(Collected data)
= = = = =
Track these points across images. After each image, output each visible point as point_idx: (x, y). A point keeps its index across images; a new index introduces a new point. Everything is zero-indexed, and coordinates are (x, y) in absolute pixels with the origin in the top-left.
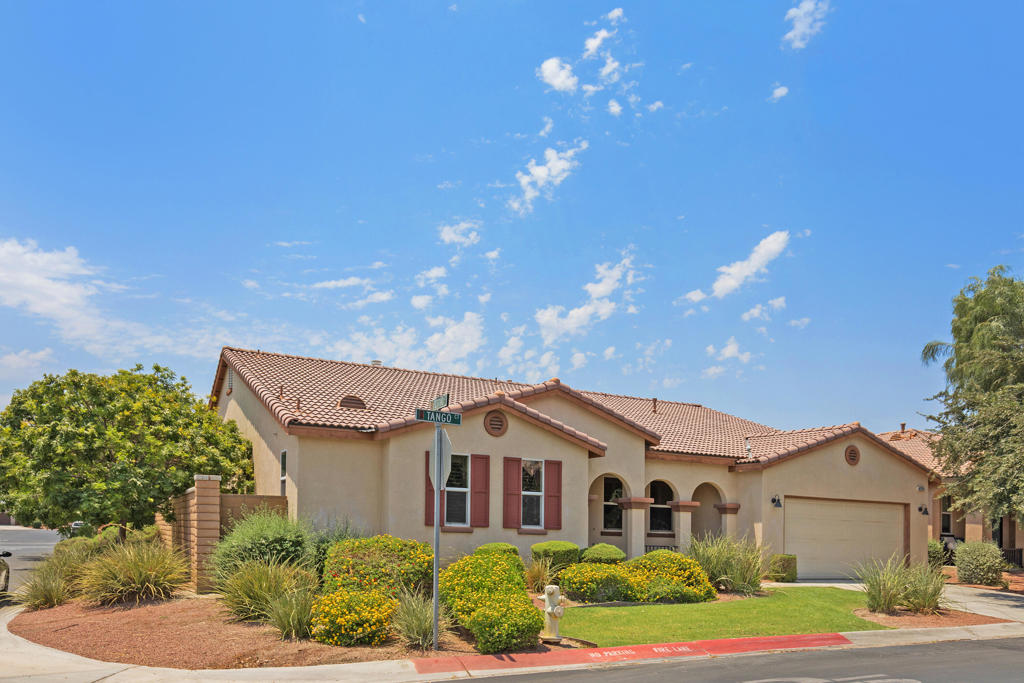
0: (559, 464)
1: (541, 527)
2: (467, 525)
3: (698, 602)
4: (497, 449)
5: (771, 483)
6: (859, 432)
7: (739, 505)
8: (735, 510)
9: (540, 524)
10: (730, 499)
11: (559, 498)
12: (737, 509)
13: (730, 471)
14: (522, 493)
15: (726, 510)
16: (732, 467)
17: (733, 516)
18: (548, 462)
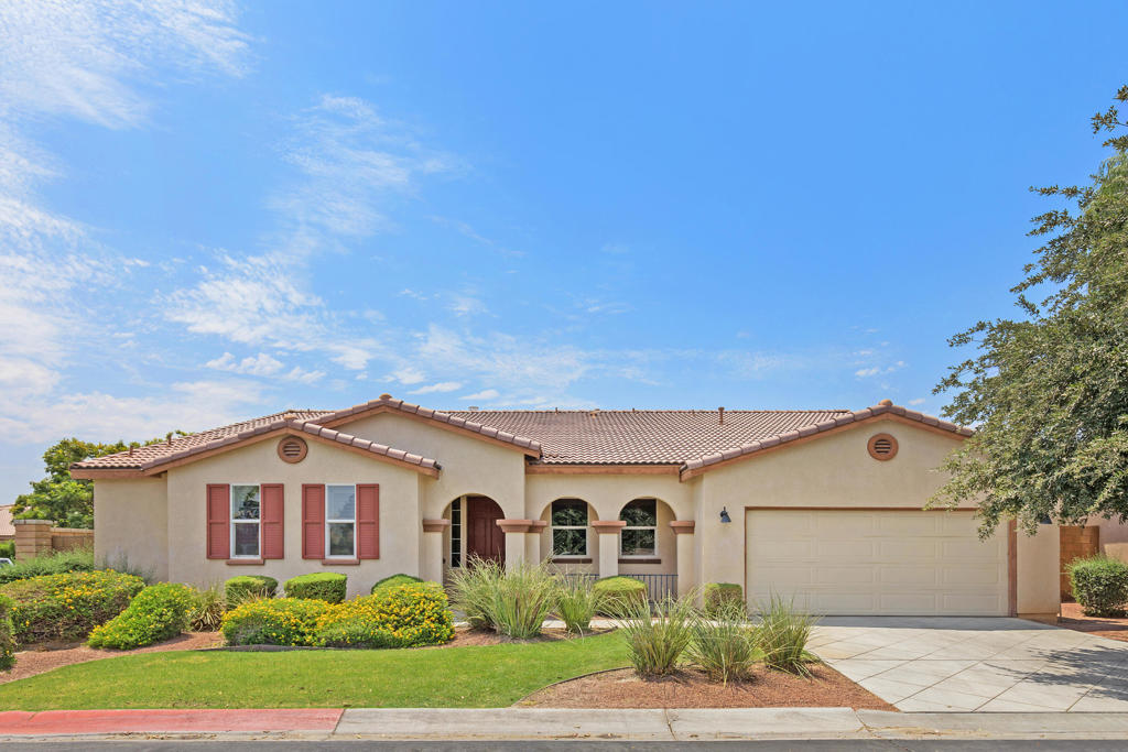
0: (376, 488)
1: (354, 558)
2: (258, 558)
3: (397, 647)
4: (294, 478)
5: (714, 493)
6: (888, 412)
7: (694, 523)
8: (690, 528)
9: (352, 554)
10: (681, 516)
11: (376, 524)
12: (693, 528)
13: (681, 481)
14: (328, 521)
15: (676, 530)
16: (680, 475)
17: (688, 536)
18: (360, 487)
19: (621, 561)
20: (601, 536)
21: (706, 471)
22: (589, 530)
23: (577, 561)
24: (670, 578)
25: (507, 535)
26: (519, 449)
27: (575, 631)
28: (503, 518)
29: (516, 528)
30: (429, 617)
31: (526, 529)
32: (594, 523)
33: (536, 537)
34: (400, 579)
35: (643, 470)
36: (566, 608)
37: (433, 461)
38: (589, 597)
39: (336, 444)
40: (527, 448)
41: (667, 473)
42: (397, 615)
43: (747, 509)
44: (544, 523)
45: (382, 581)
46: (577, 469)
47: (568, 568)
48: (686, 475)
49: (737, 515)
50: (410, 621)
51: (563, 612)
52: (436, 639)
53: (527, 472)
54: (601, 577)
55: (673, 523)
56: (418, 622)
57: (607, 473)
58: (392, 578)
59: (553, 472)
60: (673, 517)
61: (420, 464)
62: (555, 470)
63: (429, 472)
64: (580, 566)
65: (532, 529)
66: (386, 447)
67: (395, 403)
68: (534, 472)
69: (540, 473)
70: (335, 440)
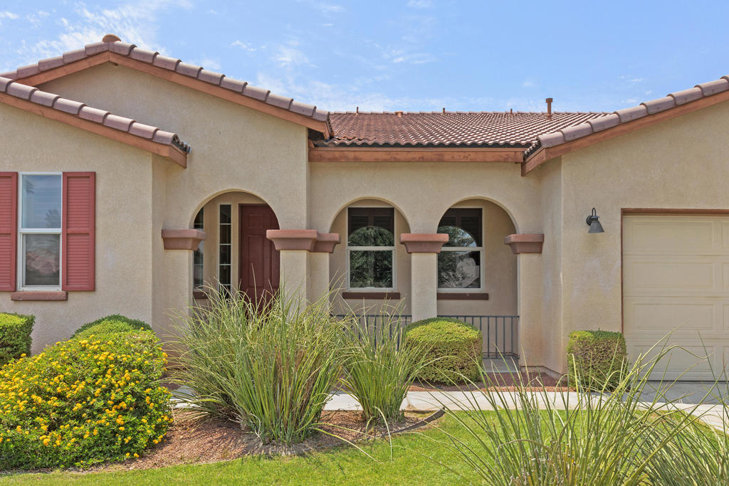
= = = = =
WHAT YOU NEED TO DO: For this exercise, print all of the entries exactly as they appear, but without pictures.

EXERCISE SOLUTION:
Track these points across images. After each image, output each visible point as point_idx: (x, y). A point keeps its index across images; a new index introduces a new point. Everything is zero-indexed, and coordinates are (x, y) in absolute pixels with the origin in the top-left.
0: (559, 464)
1: (541, 527)
2: (467, 525)
3: (698, 602)
4: (497, 449)
5: (771, 483)
6: (859, 432)
7: (739, 505)
8: (735, 510)
9: (540, 524)
10: (730, 499)
11: (559, 498)
12: (737, 509)
13: (730, 471)
14: (522, 493)
15: (726, 510)
16: (732, 467)
17: (733, 516)
18: (548, 462)
0: (376, 488)
1: (354, 558)
2: (258, 558)
3: (397, 647)
4: (294, 478)
5: (714, 493)
6: (888, 412)
7: (694, 523)
8: (690, 528)
9: (352, 554)
10: (681, 516)
11: (376, 524)
12: (693, 528)
13: (681, 481)
14: (328, 521)
15: (676, 530)
16: (680, 475)
17: (688, 536)
18: (360, 487)
19: (621, 561)
20: (601, 536)
21: (706, 471)
22: (589, 530)
23: (577, 561)
24: (670, 578)
25: (507, 535)
26: (519, 449)
27: (575, 631)
28: (503, 518)
29: (516, 528)
30: (429, 617)
31: (526, 529)
32: (594, 523)
33: (536, 537)
34: (400, 579)
35: (643, 470)
36: (566, 608)
37: (433, 461)
38: (589, 597)
39: (336, 444)
40: (527, 448)
41: (667, 473)
42: (397, 615)
43: (747, 509)
44: (544, 523)
45: (382, 581)
46: (577, 469)
47: (568, 568)
48: (686, 475)
49: (737, 515)
50: (410, 621)
51: (563, 612)
52: (436, 639)
53: (527, 472)
54: (601, 577)
55: (673, 523)
56: (418, 622)
57: (607, 473)
58: (392, 578)
59: (553, 472)
60: (673, 517)
61: (420, 464)
62: (555, 470)
63: (429, 472)
64: (580, 566)
65: (532, 529)
66: (386, 447)
67: (395, 403)
68: (534, 472)
69: (540, 473)
70: (335, 440)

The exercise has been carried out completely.